__Assignment__: Rewrite the text of all the records below, swapping "Vilnius" for "Kaunas" and leaving everything else unchanged. Leave the pictures out of your answer.

__Dataset excerpts__:
--*--

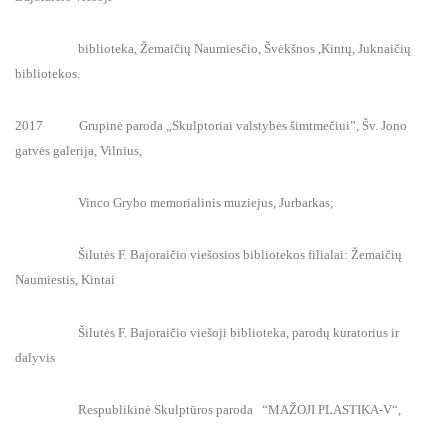
biblioteka, Žemaičių Naumiesčio, Švėkšnos ,Kintų, Juknaičių
bibliotekos.
2017 Grupinė paroda „Skulptoriai valstybės šimtmečiui”, Šv. Jono
gatvės galerija, Vilnius,
Vinco Grybo memorialinis muziejus, Jurbarkas;
Šilutės F. Bajoraičio viešosios bibliotekos filialai: Žemaičių
Naumiestis, Kintai
Šilutės F. Bajoraičio viešoji biblioteka, parodų kuratorius ir
dalyvis
Respublikinė Skulptūros paroda “MAŽOJI PLASTIKA-V“,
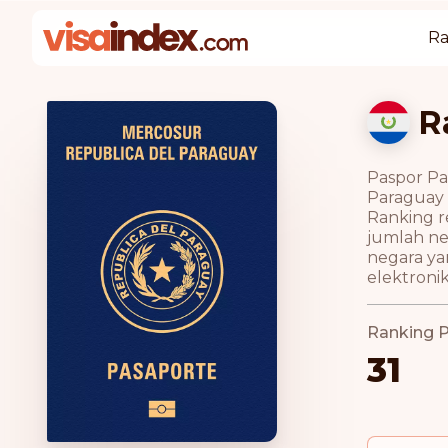
Ra
R
Paspor Pa
Paraguay 
Ranking r
jumlah ne
negara ya
elektronik
Ranking 
31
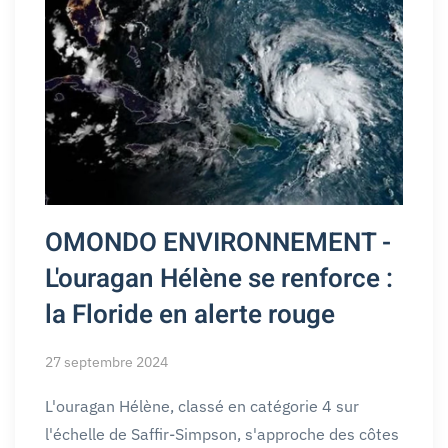
OMONDO ENVIRONNEMENT -
L'ouragan Hélène se renforce :
la Floride en alerte rouge
27 septembre 2024
L'ouragan Hélène, classé en catégorie 4 sur
l'échelle de Saffir-Simpson, s'approche des côtes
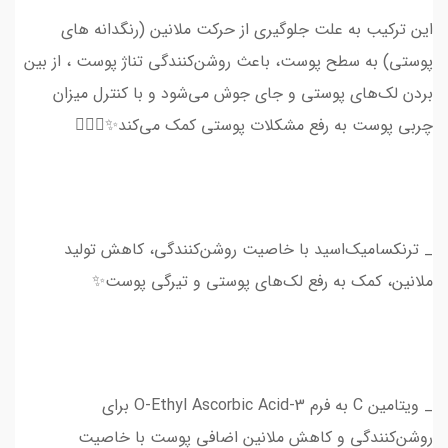
این ترکیب به علت جلوگیری از حرکت ملانین (رنگدانه های
پوستی) به سطح پوست، باعث روشن‌کنندگی تناژ پوست ، از بین
بردن لک‌های پوستی و جای جوش می‌شود و با کنترل میزان
چربی پوست به رفع مشکلات پوستی کمک می‌کند✨💆🏻‍♀️
_ ترنکسامیک‌اسید با خاصیت روشن‌کنندگی، کاهش‌ تولید
ملانین، کمک به رفع لک‌های پوستی و تیرگی پوست✨
_ ویتامین C به فرم 3-O-Ethyl Ascorbic Acid برای
روشن‌کنندگی و کاهش ملانین اضافی پوست با خاصیت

--*--

__Completed task__:
biblioteka, Žemaičių Naumiesčio, Švėkšnos ,Kintų, Juknaičių
bibliotekos.
2017 Grupinė paroda „Skulptoriai valstybės šimtmečiui”, Šv. Jono
gatvės galerija, Kaunas,
Vinco Grybo memorialinis muziejus, Jurbarkas;
Šilutės F. Bajoraičio viešosios bibliotekos filialai: Žemaičių
Naumiestis, Kintai
Šilutės F. Bajoraičio viešoji biblioteka, parodų kuratorius ir
dalyvis
Respublikinė Skulptūros paroda “MAŽOJI PLASTIKA-V“,
Ra
R
Paspor Pa
Paraguay 
Ranking r
jumlah ne
negara ya
elektronik
Ranking 
31
OMONDO ENVIRONNEMENT -
L'ouragan Hélène se renforce :
la Floride en alerte rouge
27 septembre 2024
L'ouragan Hélène, classé en catégorie 4 sur
l'échelle de Saffir-Simpson, s'approche des côtes
این ترکیب به علت جلوگیری از حرکت ملانین (رنگدانه های
پوستی) به سطح پوست، باعث روشن‌کنندگی تناژ پوست ، از بین
بردن لک‌های پوستی و جای جوش می‌شود و با کنترل میزان
چربی پوست به رفع مشکلات پوستی کمک می‌کند✨💆🏻‍♀️
_ ترنکسامیک‌اسید با خاصیت روشن‌کنندگی، کاهش‌ تولید
ملانین، کمک به رفع لک‌های پوستی و تیرگی پوست✨
_ ویتامین C به فرم 3-O-Ethyl Ascorbic Acid برای
روشن‌کنندگی و کاهش ملانین اضافی پوست با خاصیت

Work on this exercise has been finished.